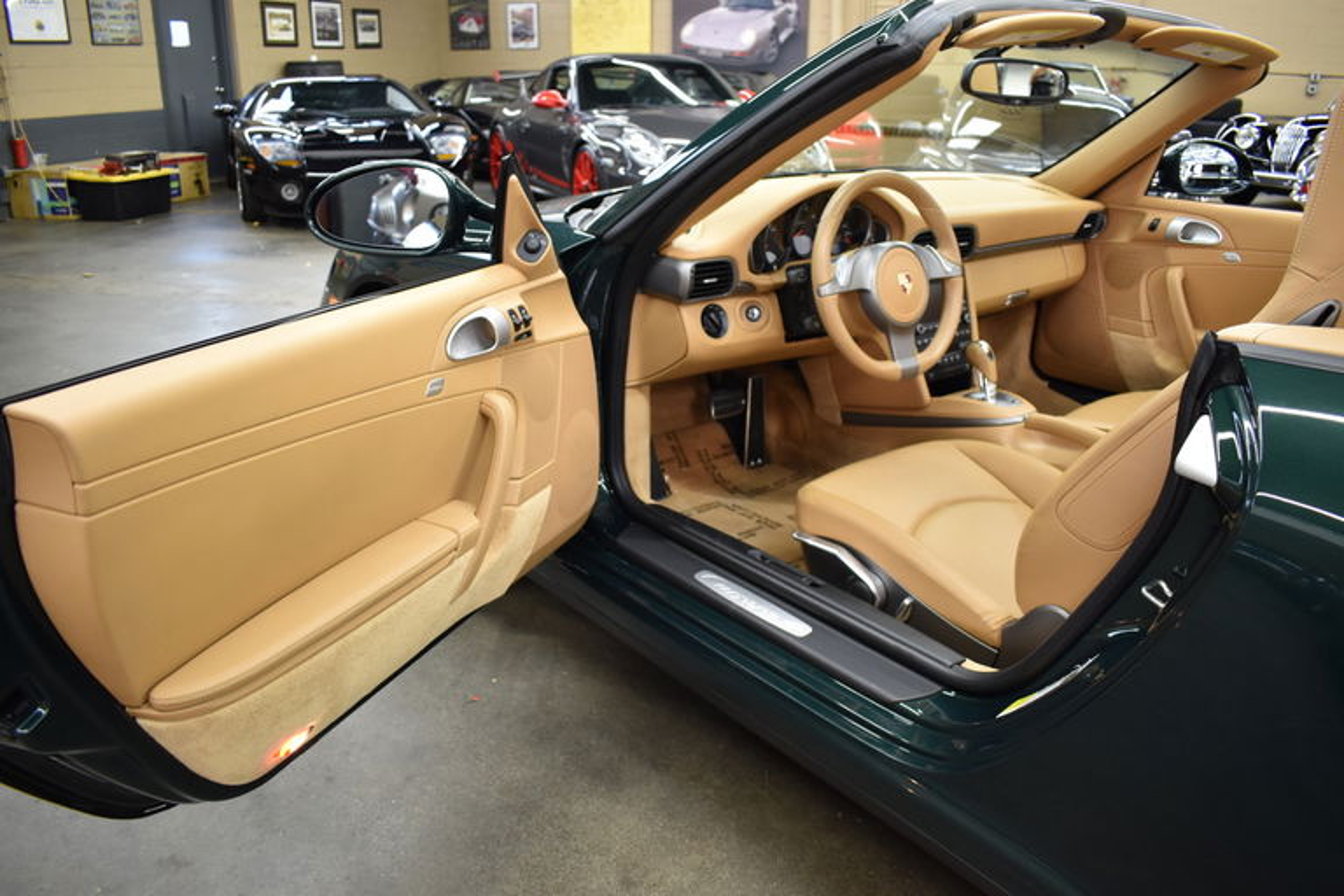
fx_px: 1008
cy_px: 448
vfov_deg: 47.9
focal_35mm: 27
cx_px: 672
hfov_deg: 67.4
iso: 640
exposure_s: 1/30
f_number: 3.5
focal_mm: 18
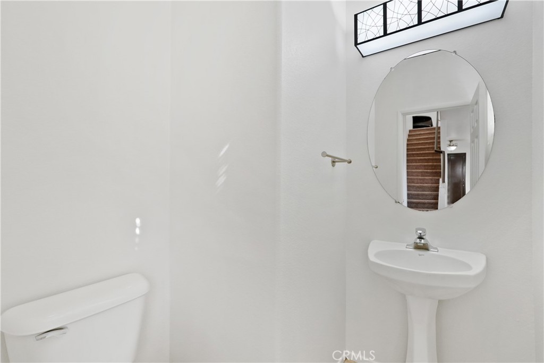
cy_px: 182
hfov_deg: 96.7
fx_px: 242
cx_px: 272
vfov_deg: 73.8
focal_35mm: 16
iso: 640
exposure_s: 1/15
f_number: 5
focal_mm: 16
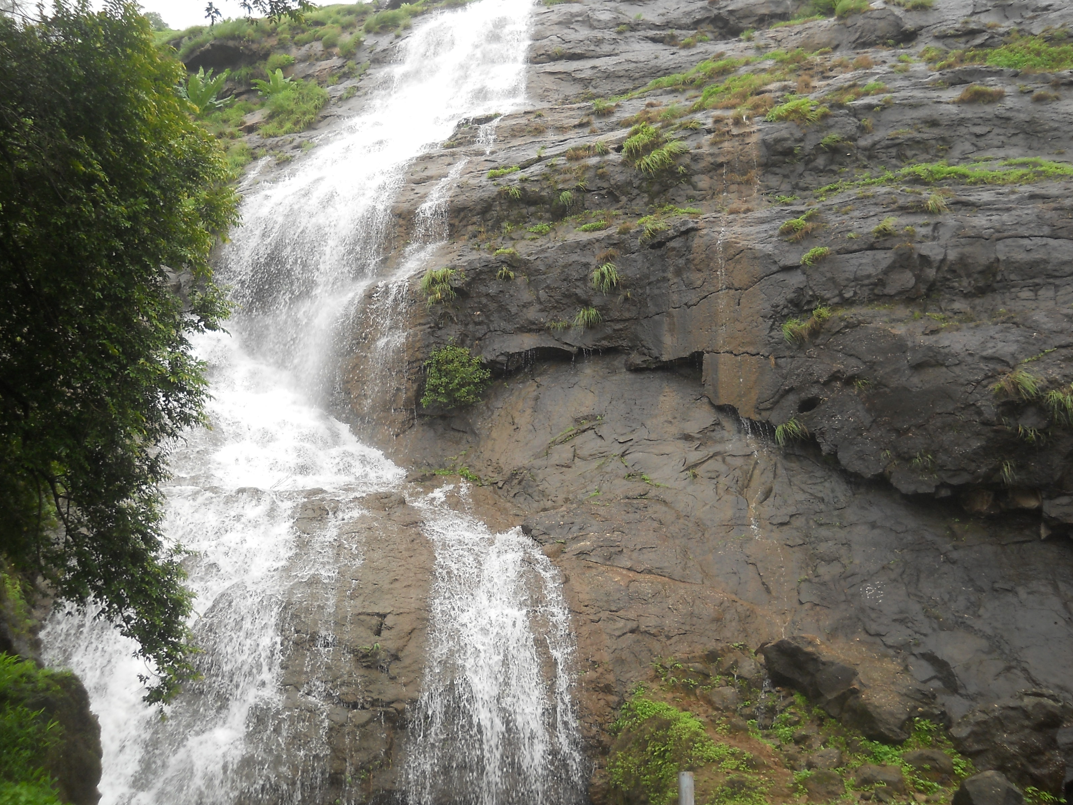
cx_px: 532
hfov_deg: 44.8
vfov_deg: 34.4
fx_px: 1302
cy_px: 399
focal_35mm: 42
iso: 80
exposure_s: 1/160
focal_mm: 6.72
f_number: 3.1
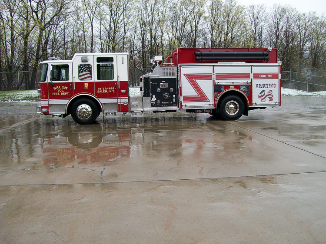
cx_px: 163
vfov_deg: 39.6
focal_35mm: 36
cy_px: 122
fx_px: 339
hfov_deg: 51.4
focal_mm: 6
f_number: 2.7
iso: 80
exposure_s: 1/538
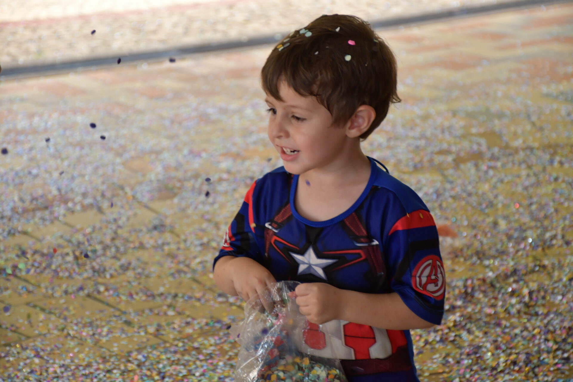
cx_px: 286
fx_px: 1910
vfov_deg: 11.4
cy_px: 191
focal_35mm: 120
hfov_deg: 17.1
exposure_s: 1/250
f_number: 5.3
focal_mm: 80
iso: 1250
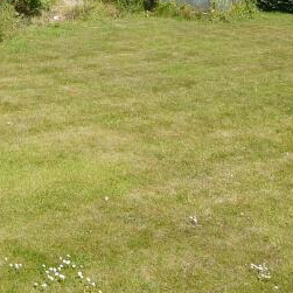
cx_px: -11
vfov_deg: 25.2
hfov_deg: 25.0
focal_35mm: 65
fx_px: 622
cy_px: 2
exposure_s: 1/400
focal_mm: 9
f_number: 7.1
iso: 100
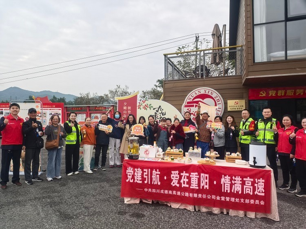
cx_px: 153
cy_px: 114
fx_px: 212
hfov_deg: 71.6
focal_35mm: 24
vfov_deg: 56.8
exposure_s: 1/321
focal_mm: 5.75
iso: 50
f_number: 4
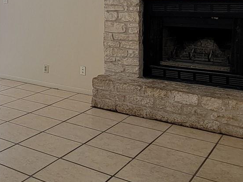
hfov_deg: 32.7
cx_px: -48
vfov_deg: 28.7
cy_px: 9
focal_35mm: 48
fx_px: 337
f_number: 2.2
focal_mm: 2.2
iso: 50
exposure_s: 1/60
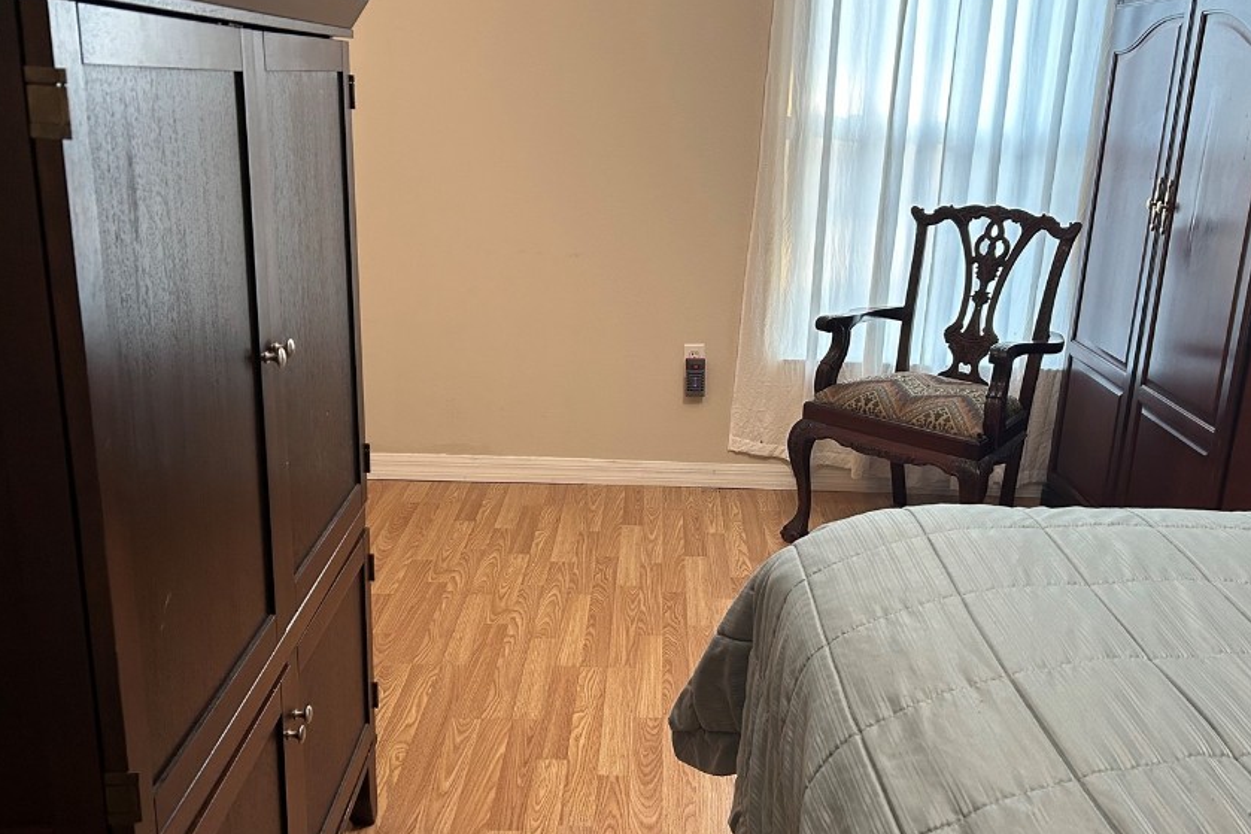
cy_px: 446
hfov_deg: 57.0
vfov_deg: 39.9
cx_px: 708
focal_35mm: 33
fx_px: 1146
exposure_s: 1/60
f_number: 1.5
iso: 200
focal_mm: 5.7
+ + + + +
_WHAT IS NEEDED_
Go through the material above and print all of it exactly, except the pictures.

_EXERCISE OUTPUT_
fx_px: 1008
cy_px: 448
vfov_deg: 47.9
focal_35mm: 27
cx_px: 672
hfov_deg: 67.4
iso: 640
exposure_s: 1/30
f_number: 3.5
focal_mm: 18
cy_px: 182
hfov_deg: 96.7
fx_px: 242
cx_px: 272
vfov_deg: 73.8
focal_35mm: 16
iso: 640
exposure_s: 1/15
f_number: 5
focal_mm: 16
cx_px: 532
hfov_deg: 44.8
vfov_deg: 34.4
fx_px: 1302
cy_px: 399
focal_35mm: 42
iso: 80
exposure_s: 1/160
focal_mm: 6.72
f_number: 3.1
cx_px: 163
vfov_deg: 39.6
focal_35mm: 36
cy_px: 122
fx_px: 339
hfov_deg: 51.4
focal_mm: 6
f_number: 2.7
iso: 80
exposure_s: 1/538
cx_px: 286
fx_px: 1910
vfov_deg: 11.4
cy_px: 191
focal_35mm: 120
hfov_deg: 17.1
exposure_s: 1/250
f_number: 5.3
focal_mm: 80
iso: 1250
cx_px: -11
vfov_deg: 25.2
hfov_deg: 25.0
focal_35mm: 65
fx_px: 622
cy_px: 2
exposure_s: 1/400
focal_mm: 9
f_number: 7.1
iso: 100
cx_px: 153
cy_px: 114
fx_px: 212
hfov_deg: 71.6
focal_35mm: 24
vfov_deg: 56.8
exposure_s: 1/321
focal_mm: 5.75
iso: 50
f_number: 4
hfov_deg: 32.7
cx_px: -48
vfov_deg: 28.7
cy_px: 9
focal_35mm: 48
fx_px: 337
f_number: 2.2
focal_mm: 2.2
iso: 50
exposure_s: 1/60
cy_px: 446
hfov_deg: 57.0
vfov_deg: 39.9
cx_px: 708
focal_35mm: 33
fx_px: 1146
exposure_s: 1/60
f_number: 1.5
iso: 200
focal_mm: 5.7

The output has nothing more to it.